Rohde Luis E, Goldraich Lívia, Polanczyk Carisi A, Borges Aníbal Pires, Biolo Andréia, Rabelo Eneida, Beck-Da-Silva Luis, Clausell Nadine
Heart Failure and Cardiac Transplantation Unit, Cardiology Division at Hospital de Clínicas de Porto Alegre, Federal University of Rio Grande do Sul Medical School, Porto Alegre, Brazil.
J Card Fail. 2006 Oct;12(8):587-93. doi: 10.1016/j.cardfail.2006.06.475.
Scarce data are available to predict in-hospital mortality for decompensated heart failure (HF) in South American populations.
We evaluated 779 consecutive HF admissions defined by the Boston criteria in a tertiary care hospital. Stepwise logistic regression was used to determine independent correlates of in-hospital mortality, derived from 83 potential predictors collected on hospital admission. A clinical score rule (HF Revised Score) was created using the regression coefficient estimates derived from multivariate modeling. During hospital stay, 77 (10%) deaths occurred and 6 clinical characteristics were independently associated with in-hospital mortality: presence of cancer (P < .001), systolic blood pressure < or =124 mm Hg (P < .001), serum creatinine >1.4 mg/dL (P = .02), blood urea nitrogen >37 mg/dL (P = .03), serum sodium <136 mEq/L (P = .03), and age >70 years old (P = .03). Both the Acute Decompensated Heart Failure National Registry stratification algorithm and the proposed HF Revised Score performed adequately to predict in-hospital mortality ("c" statistics = 0.71 and 0.76, respectively). The newly proposed score, however, discriminated a very low-risk group (101 [13%]) in whom all patients were discharged home, representing patients admitted with none of the 6 predictors of risk.
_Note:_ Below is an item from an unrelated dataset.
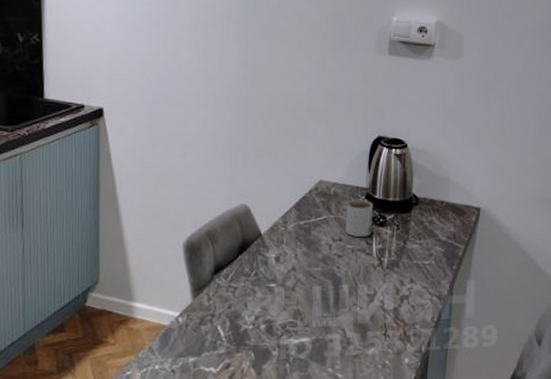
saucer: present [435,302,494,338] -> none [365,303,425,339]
HF risk stratification can be accurately accomplished during the first day of admission with simple and easily obtained clinical variables.
在南美人群中,用于预测失代偿性心力衰竭(HF)患者院内死亡率的数据稀缺。
我们在一家三级护理医院评估了779例符合波士顿标准的连续性HF住院患者。采用逐步逻辑回归来确定院内死亡率的独立相关因素,这些因素来自入院时收集的83个潜在预测指标。利用多变量建模得出的回归系数估计值创建了一个临床评分规则(HF修订评分)。住院期间,77例(10%)患者死亡,6项临床特征与院内死亡率独立相关:癌症(P <.001)、收缩压≤124 mmHg(P <.001)、血清肌酐>1.4 mg/dL(P =.02)、血尿素氮>37 mg/dL(P =.03)、血清钠<136 mEq/L(P =.03)以及年龄>70岁(P =.03)。急性失代偿性心力衰竭国家注册分层算法和提议的HF修订评分在预测院内死亡率方面均表现良好(“c”统计量分别为0.71和0.76)。然而,新提议的评分鉴别出了一个极低风险组(101例[13%]),该组所有患者均出院回家,这些患者入院时均无6项风险预测指标中的任何一项。
入院第一天即可通过简单且易于获取的临床变量准确完成HF风险分层。